All credit to Mike Bennetts, CEO of Z Energy, who quickly got on Facebook and damped the fire of outrage among Asian-Kiwis by apologising profusely and releasing another video that did include Asian faces. It was a timely and first-class example of how companies should react to a digital-media misstep.
However, before we dismiss this incident into cyber-posterity and move on, it raised one interesting point. Fuelling the flames of outrage were contributors who decried the Asian protest, saying that no Kiwi would, or should, react like this, that the Asians should lighten up and learn to take a joke.
Their comments implied that there was an expected "Kiwi" response to the video and that the Asian protest had fallen short of how a Kiwi should act. Their actions were somehow "un-Kiwi" and "Asian".

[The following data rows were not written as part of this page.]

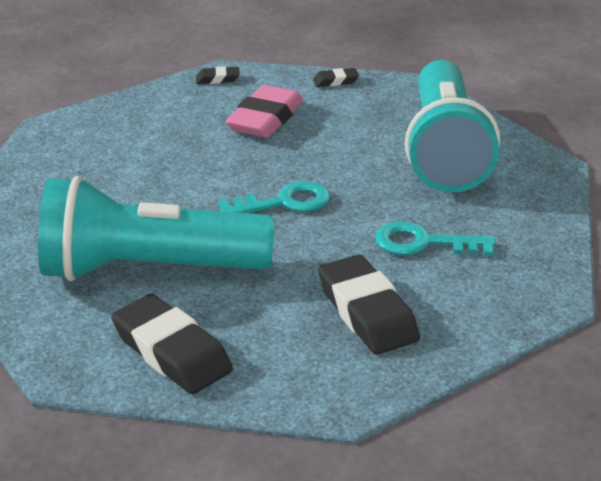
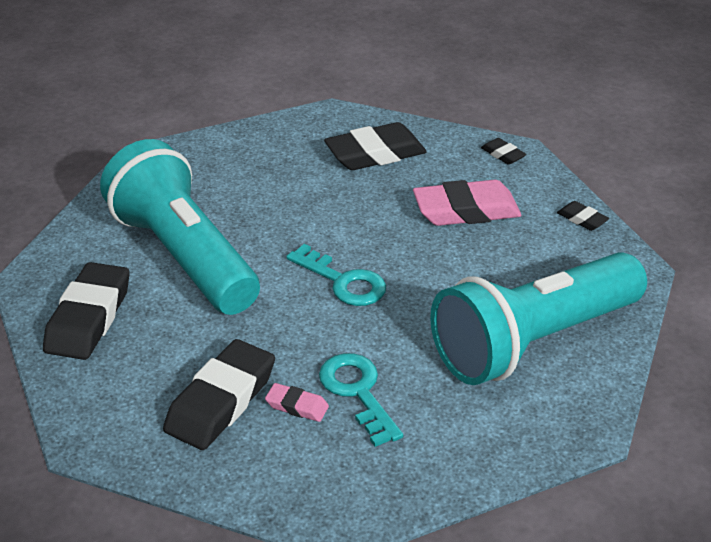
camera: 55 degrees right, 5 degrees up
none -> pink eraser [265,383,329,422]
none -> black eraser [324,122,427,170]

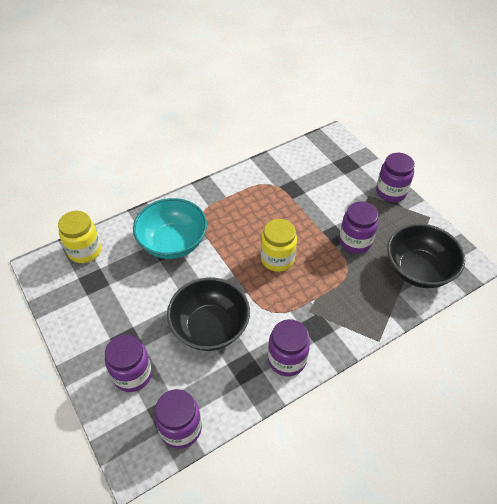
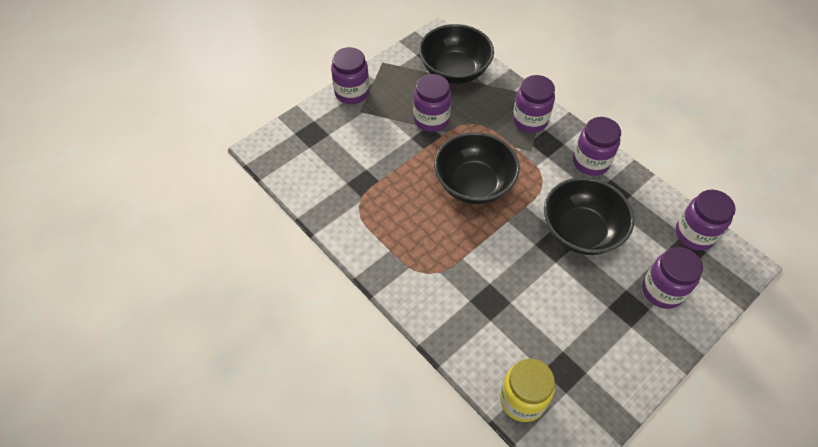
camera: 100 degrees left, 5 degrees up
turquoise bowl [133,198,207,259] -> none
yellow jar [261,219,297,272] -> black bowl [434,132,520,204]
none -> purple jar [513,75,555,133]

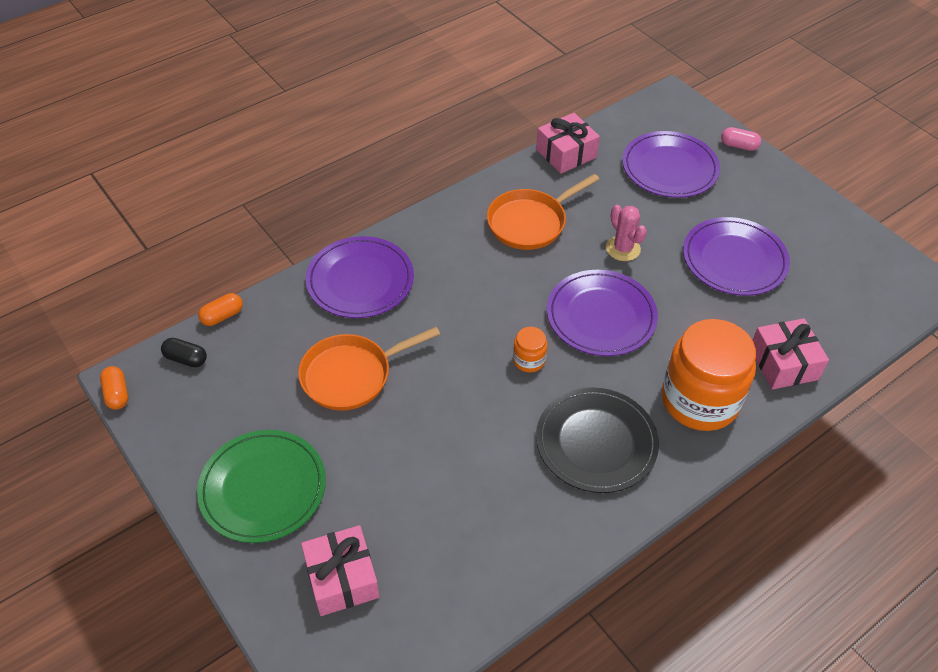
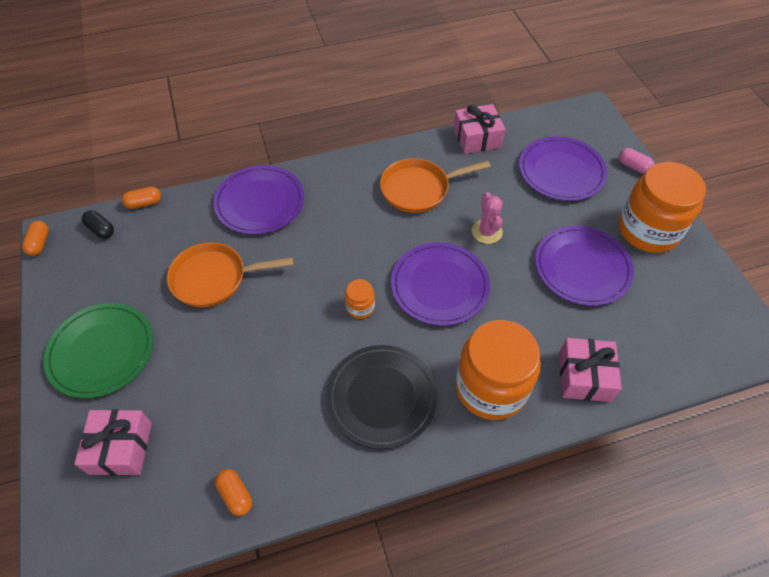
camera: 20 degrees right, 5 degrees up
none -> orange capsule [215,469,252,516]
none -> orange jar [619,162,706,253]

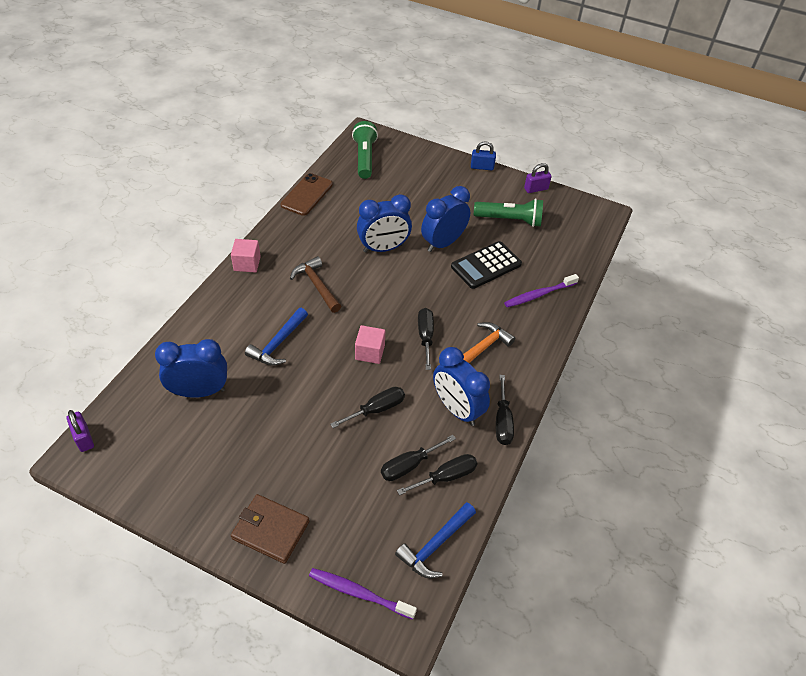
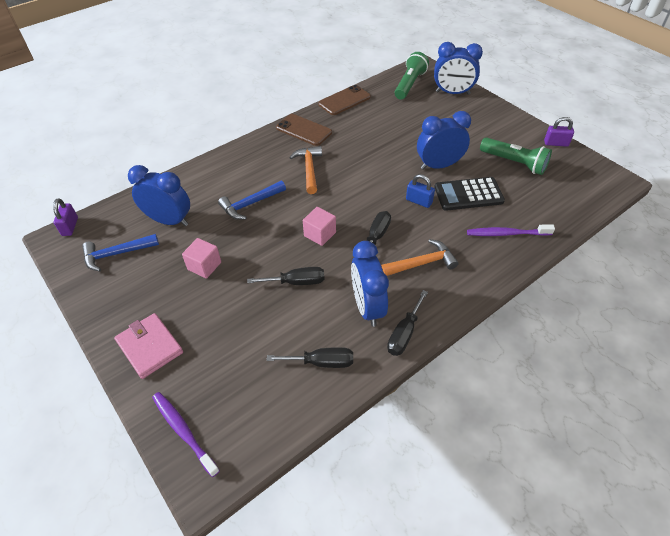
camera: 30 degrees right, 0 degrees up
pink cube [231,239,261,273] -> pink cube moved to [182,238,221,279]
brown wallet [231,494,309,564] -> pink wallet [114,313,183,379]
brown hammer [290,256,341,313] -> orange hammer [289,146,322,194]
blue clock [357,194,412,253] -> blue clock moved to [434,42,483,95]
black screwdriver [381,435,456,481] -> none
blue hammer [395,502,476,578] -> blue hammer moved to [82,234,159,272]
blue padlock [471,141,496,170] -> blue padlock moved to [406,174,435,208]
none -> brown phone [276,114,332,146]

Despite our progress towards creating a more multicultural society, this video showed that there are clear standards that are expected of a "Kiwi" and it is easy to label minorities as foreign when they fall outside them.
Our understanding of what it means to be Kiwi is still dominated by traditional ideas of race and culture, which rarely allow for alternative means of expression. In this case, the Asian response was quickly written off as being non-Kiwi; of being outside the normative idea of being a New Zealander.
I do not want to deny the progress towards a multicultural society or to decry the legal progress made since World War II. There is absolutely no doubt that our laws have evolved with, and sometimes ahead of, the rest of the Western world. The introduction of Maori as an official language was one crucial step, the increase in migration from Asia another. Chinese is now taught in some of our primary schools, the white population no longer has a monopoly on power and we can all eat sushi whenever we want.
However, all this has proved is that a society cannot legislate racism away. Crucially, our imagined idea of what constitutes a New Zealander has not yet caught up with the legal changes towards multiculturalism and has not evolved to encompass these changes in society. Too often, the dominant "Kiwi" identity is defined as not being the alternative, "Asian" idea.
Let's consider this in the example of education. We have distinctively "Kiwi" methods of early education: child-based directed play. On the other hand, traditional Asian education has focused on intensive rote learning.
My point is not that either method is better, but that we see the Asian method as being fundamentally different, as foreign: this Asian method of learning is the opposite of the Kiwi way. Yet in a New Zealand that was genuinely multicultural, rote-learning would be as "Kiwi" as play-based learning.
Both styles would be different but equal aspects of New Zealand culture. They would not be foreign, they would not be "Asian" methods, they would both be "the Kiwi way".
A good example of this problem comes from a recently published article with the example of a boy who had spent his summer learning calculus. Whatever we may think of his dedication to mathematics, the important thing is that his actions were described as being "Asian", not as "Kiwi", despite his being born in New Zealand and considering himself as a Kiwi.
He was an aberration from the Kiwi norm, which the article explained on the grounds of race. Our understanding of being Kiwi was not inclusive enough to encompass a different culture and so he was excluded.
The definition of "Kiwi" remains firmly mono-cultural. Although I have focused on Asian relations, it would be equally applicable to Indians, Polynesians and to many other groups.
I do not mean to argue that New Zealand has not made progress in race relations; our institutions and laws have made strides to become more inclusive.
However, these are underpinned by a clear idea of being "Kiwi", an idea which too often excludes expressions of Asian culture and has not kept pace with the evolution towards a multicultural society. Only when we are able to look at an All Black and at an Asian maths prodigy and say that they are both true Kiwis will we have moved beyond a racist society.
* Simon Johnson is working on historical theories of nationalism and cultural identity at the University of Cambridge.